What may be detected today, in the titles of churches dedicated not to mysteries in the life of Our Lord or the Virgin Mary but to individual saints, is a trend to eliminate the troublesome apostrophe altogether by jettisoning what is popularly called the possessive case.
 

When I was a boy in Rochester, for example, our family would annually attend devotions to St. Anne, the mother of Our Lady, in a frame church called St. Anne’s. Today in the Rochester Catholic Directory you will find St. Anne’s in Palmyra, St. Ann’s in Hornell, and St. Ann’s in Owasco, but no St. Anne’s in Rochester, only “St. Anne.”
 

In Father Robert McNamara’s history of the diocese, you will find, similarly, that St. Monica’s in Rochester is now St. Monica; St. Salome’s in Irondequoit is now St. Salome; and St. Helen’s in Gates is now St. Helen. Only St. Patrick has, so to speak, held his own, for there are eight St. Patrick’s parishes and but one St. Patrick in Cato. Almost all of the 15 churches dedicated to St. Mary are popularly in the possessive case.
 

According to the Stylebook on Religion of Catholic News Service in Washington, “it is preferable to use parish when referring to the organization or congregation, reserving church for the building used for worship.” But that recommendation does not seem to be followed here, where local custom and tradition — and sound — play a great role.
 

Furthermore, removal of the fractious apostrophe may arise from confusing the role of the possessive case.
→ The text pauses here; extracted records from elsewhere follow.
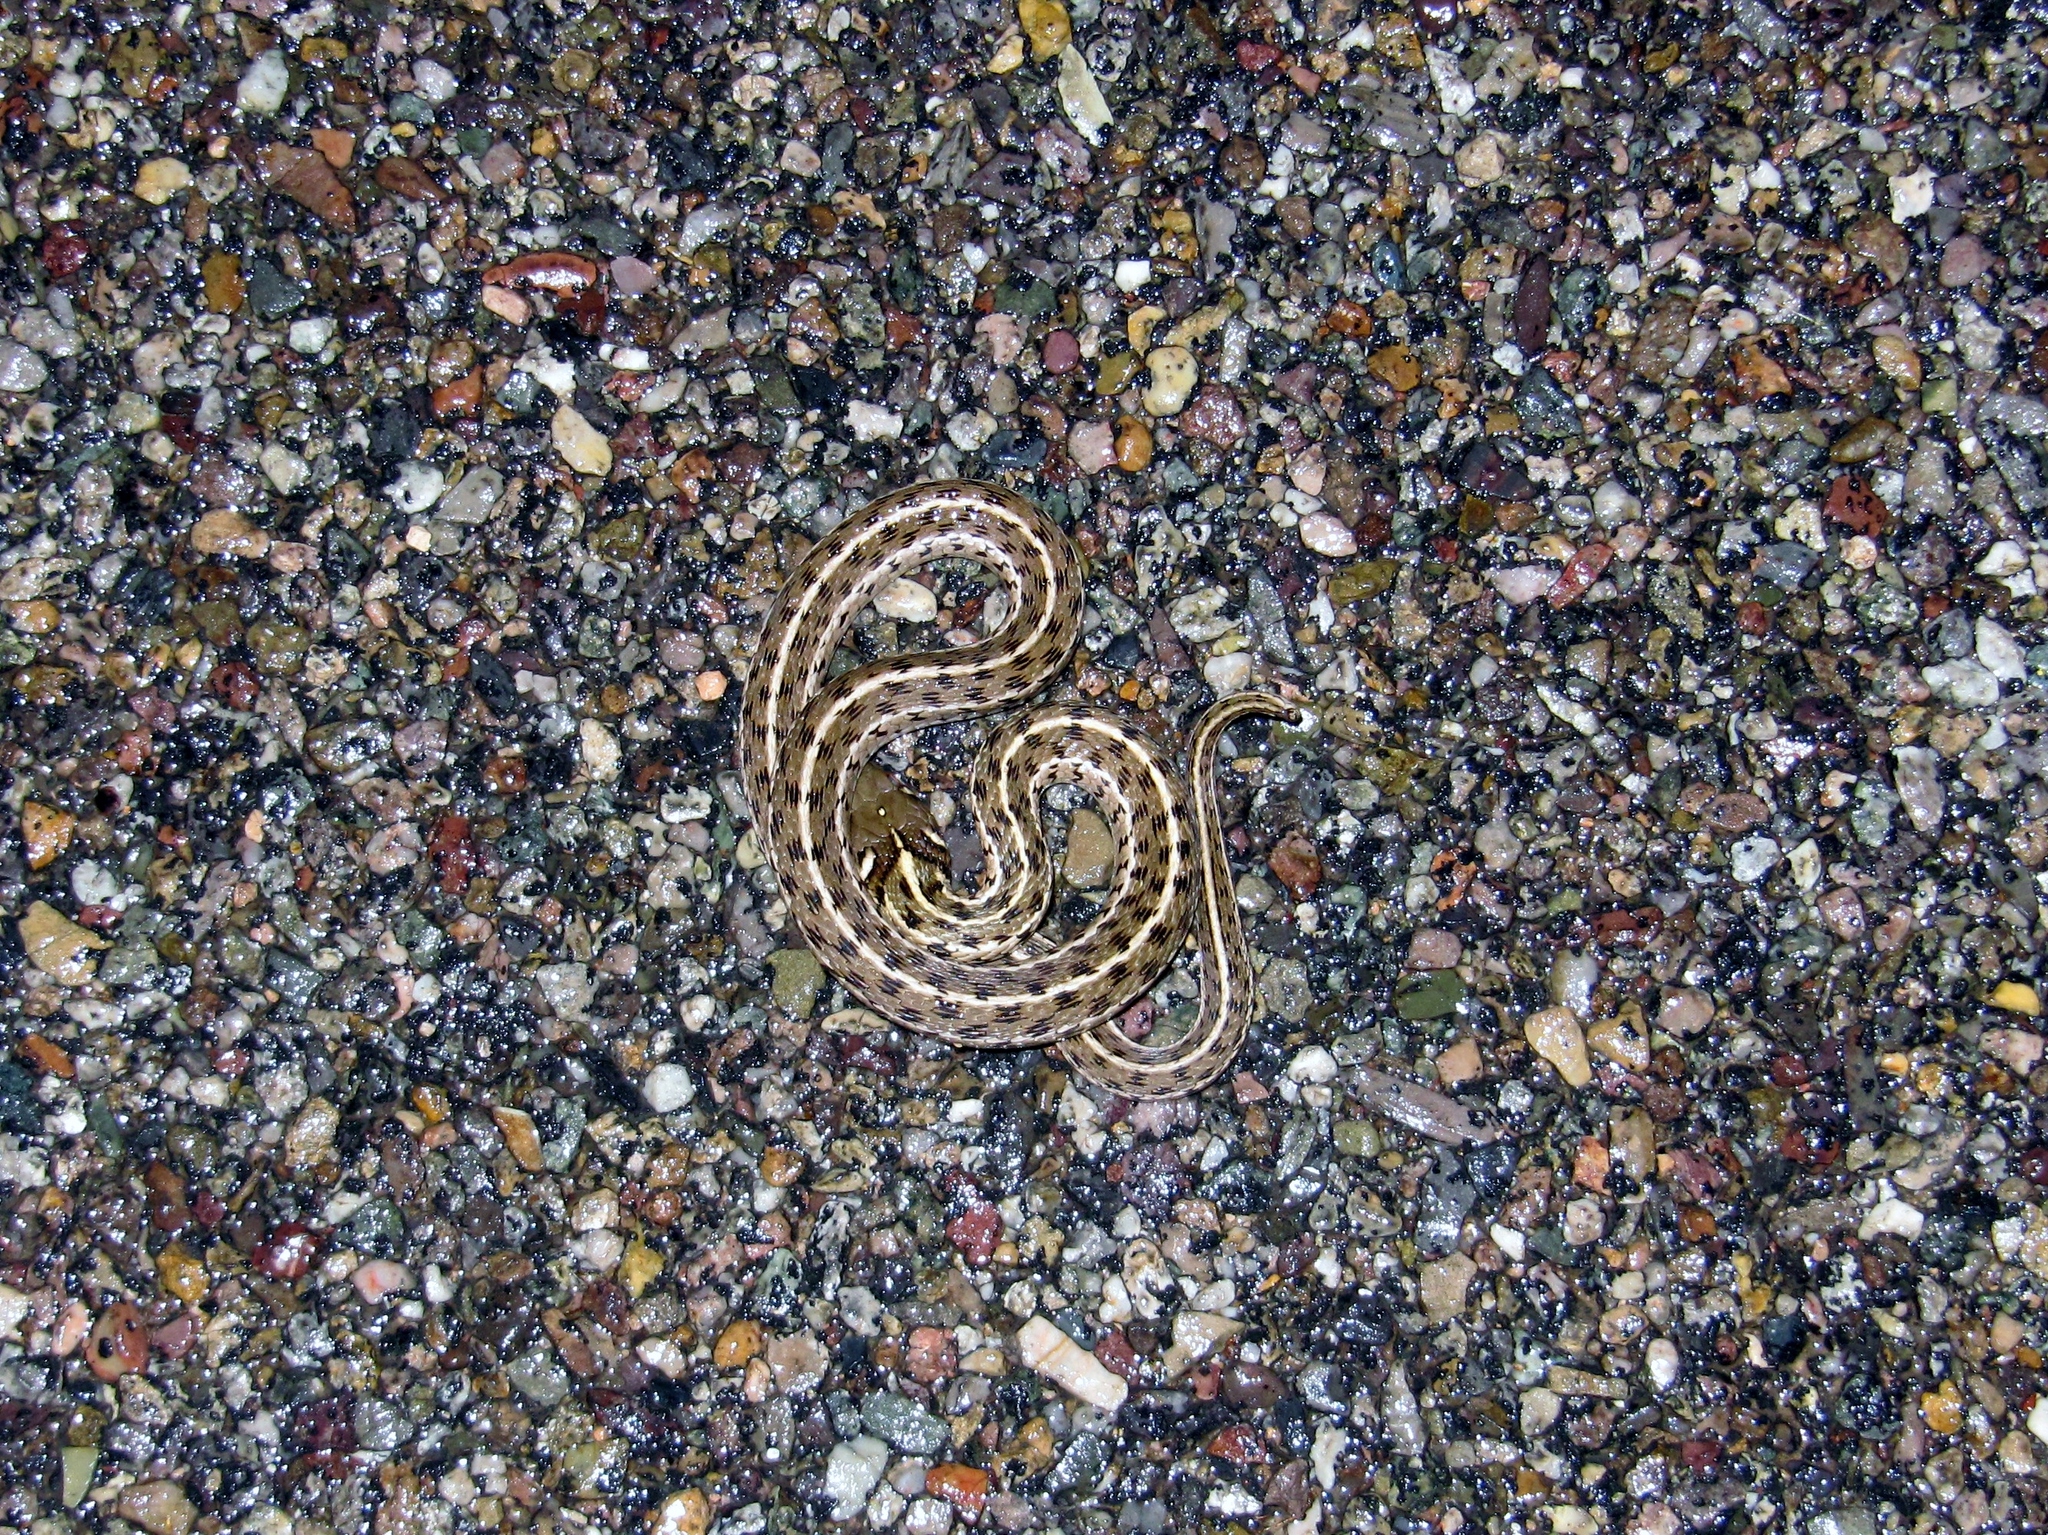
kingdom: Animalia
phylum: Chordata
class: Squamata
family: Colubridae
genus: Thamnophis
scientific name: Thamnophis marcianus
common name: Checkered garter snake
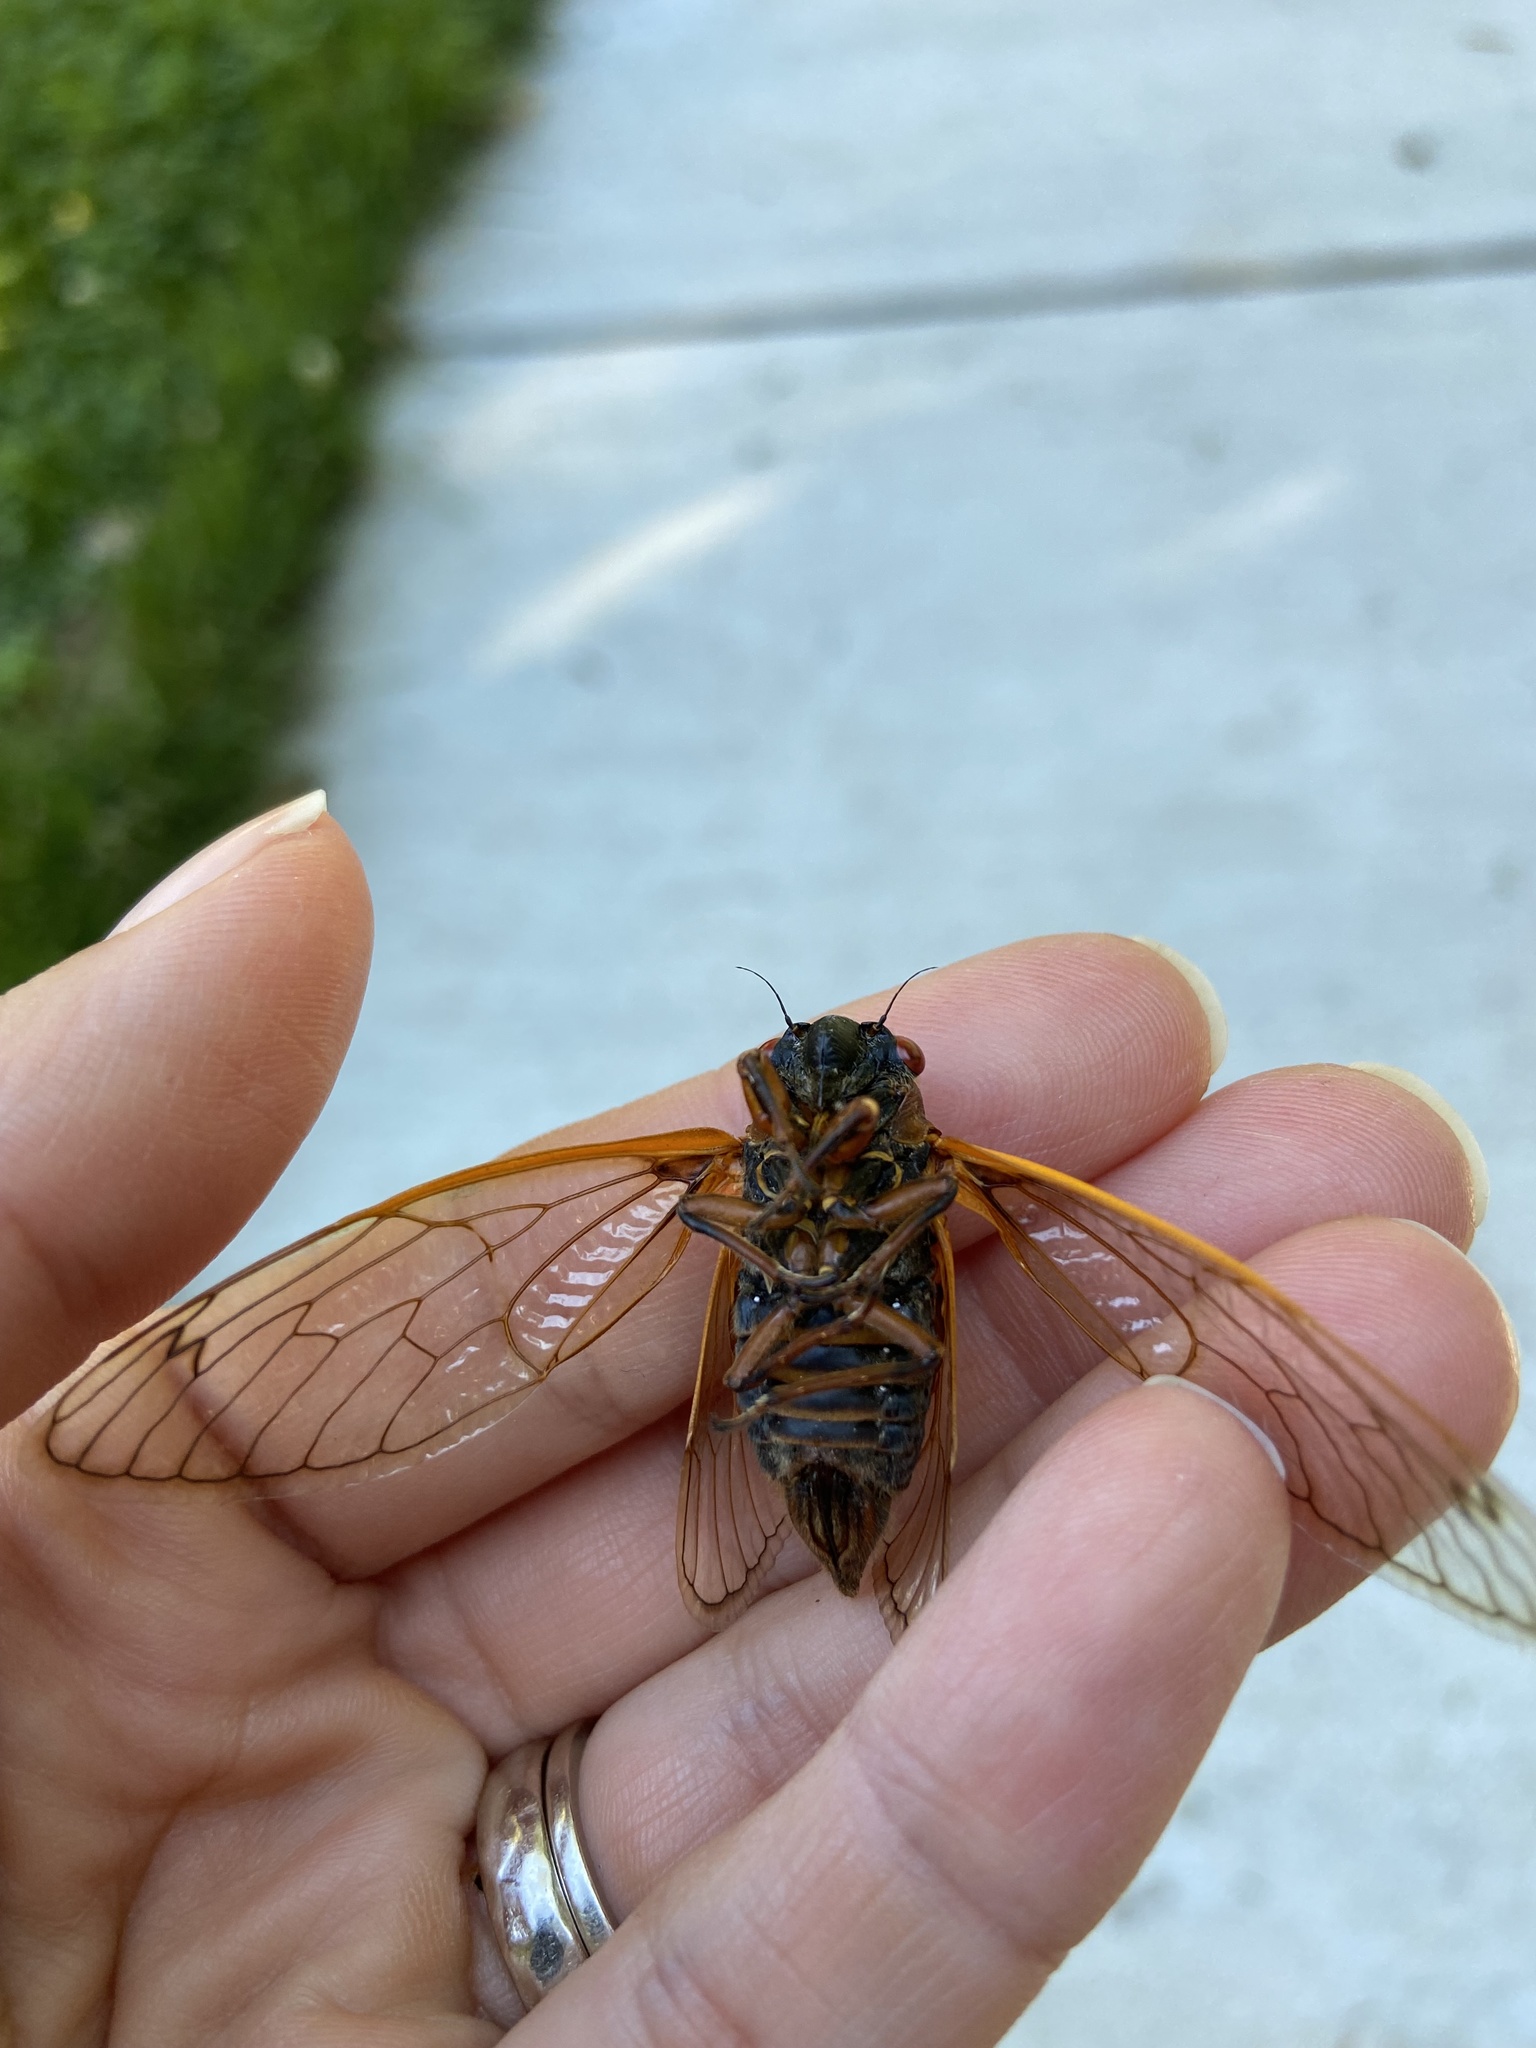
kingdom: Animalia
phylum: Arthropoda
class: Insecta
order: Hemiptera
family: Cicadidae
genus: Magicicada
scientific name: Magicicada septendecim
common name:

It was the Anglican bishop and grammarian Robert Lowth in 1752 who first called what had been the genitive case the “possessive.” That may have contributed to the erroneous belief that the only function of the possessive is to show ownership.
 

It does indicate that, of course, but not exclusively. Some experts have estimated that only 40 percent of the genitives are strictly possessive, and the others are split up among what grammarians call subjective genitive, objective genitive, descriptive genitive, and appositive genitive, which is periphrastic in form. Confusing?
 

When I say, for example, that my parents’ church was Corpus Christi, I do not mean that they “owned” or ” possessed” it. I have indicated a relationship that was descriptive rather than possessive. And that, I believe, is what most parishioners or congregants understand about the patron saints of their parishes. The saints do not “own” the churches, parishes, or congregations.
 

It is local customs and traditions — and especially the sound of the saint’s or saints’ names (as with Peter and Paul, which in Rochester and Elmira telephone directories, seem to present difficulties) — that are critical.
 

But whether the apostrophe, that wayward mark of punctuation some consider doomed to extinction within the next 50 years, is present or absent in the title of a church is far less meaningful than the presence or absence, in the community of the parish, of the love that “endures.”
 

McManus, a former Rochesterian, now lives in Venice, Fla.